Tuesday, 4 September 2012

Home alone: Rare baby seal makes splash on local beach (PHOTOS, VIDEO)

A baby from an endangered species of seal has made a public beach in western Russia his home. With their low numbers and fear of humans making them a rare sight, this pup seems to think the local people are part of his family.
Baltic grey seals have been registered in the Russian Red Book of Endangered Species for quite some time, with just several thousands of them left in the Baltic Sea.
Scientists say seals from this species live in groups, meaning the baby must have gone astray and has now mistaken people in the area for his pod.
The seal whiles his days away lying on the sand, though he occasionally makes his way to the water to take a dip and look for food.
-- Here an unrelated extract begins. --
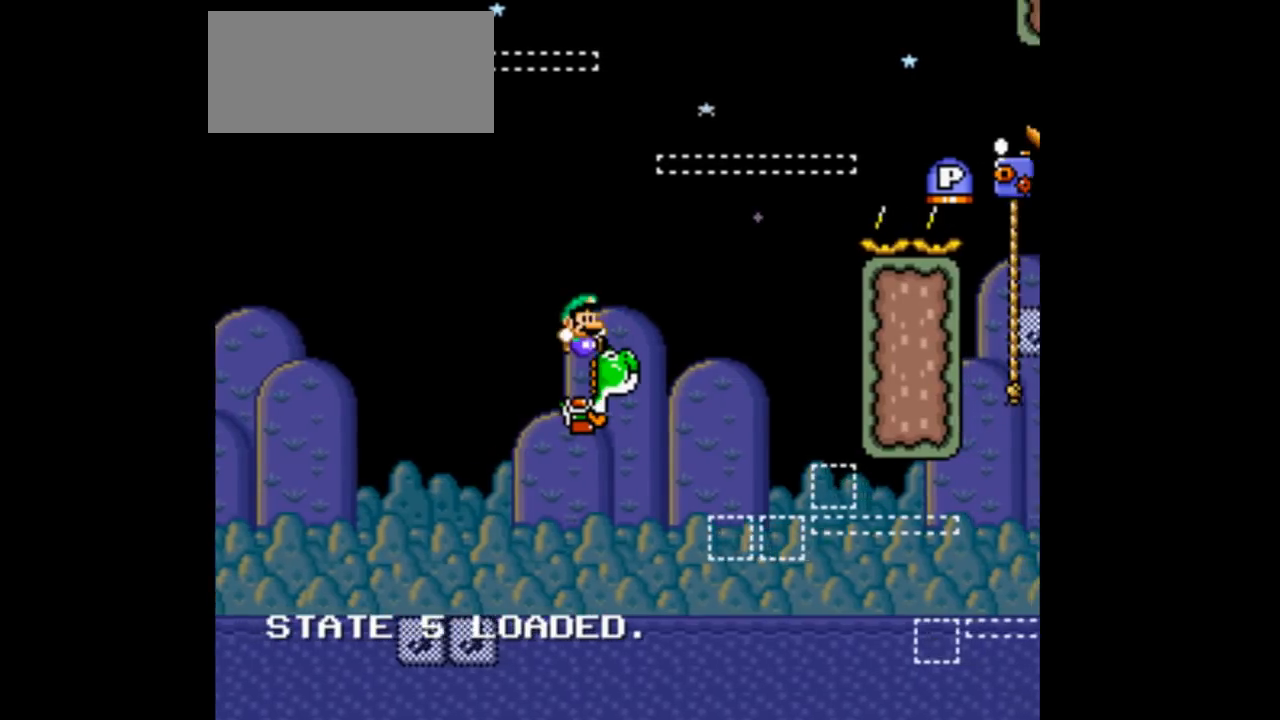
{"buttons": ["A", "Y", "DPAD_RIGHT"], "events": []}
Despite attracting regular attention from crowds of curious locals and tourists just outside of Kaliningrad, this natural wonder does not appear to have been bothered in the slightest.
In fact, witnesses say the baby-seal enjoys posing for pictures. He rolls around, waves his flat flippers and playfully rolls from side to side.
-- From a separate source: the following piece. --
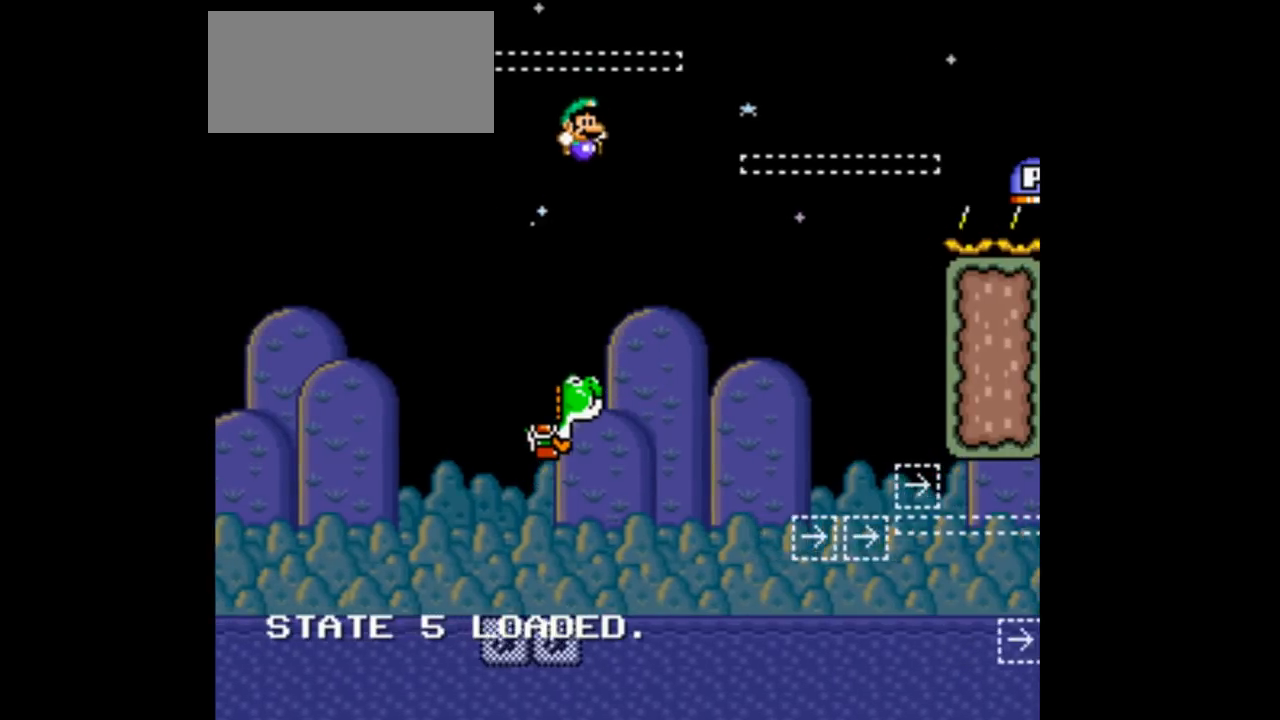
{"buttons": ["Y", "DPAD_LEFT"], "events": [[367, "A", "up"], [467, "DPAD_LEFT", "down"], [467, "DPAD_RIGHT", "up"]]}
“They say some women were sunbathing and he came to lay back to back with them,” a local woman told NTV channel.
The vets say the animal is in good health, though they cannot explain why the seal has chosen such an unusual spot to set up camp.
Seals of this kind tend to come to the land for some time every year and rest, but they usually choose deserted beaches, scientists say.
For whatever reason this pup has chosen a less than deserted shore, locals are happy about their surprise visitor, who has quickly become a small town celebrity. “Our toots, babe and cutie” are just some of the affectionate nicknames they have given to their adorable guest.
Having been swamped with so much public attention, rangers who patrol the area often have to ask people to back off for some time so that the pup can get some shuteye.
“At the moment the only thing that poses a threat to the seal are the crowds of onlookers. The wrong food can prove fatal,” said Oleg Nikolayev from the organization Green Patrol.
Scientists are positive as soon as the seal bulks up a bit, he will leave the beach to return to his natural habitat.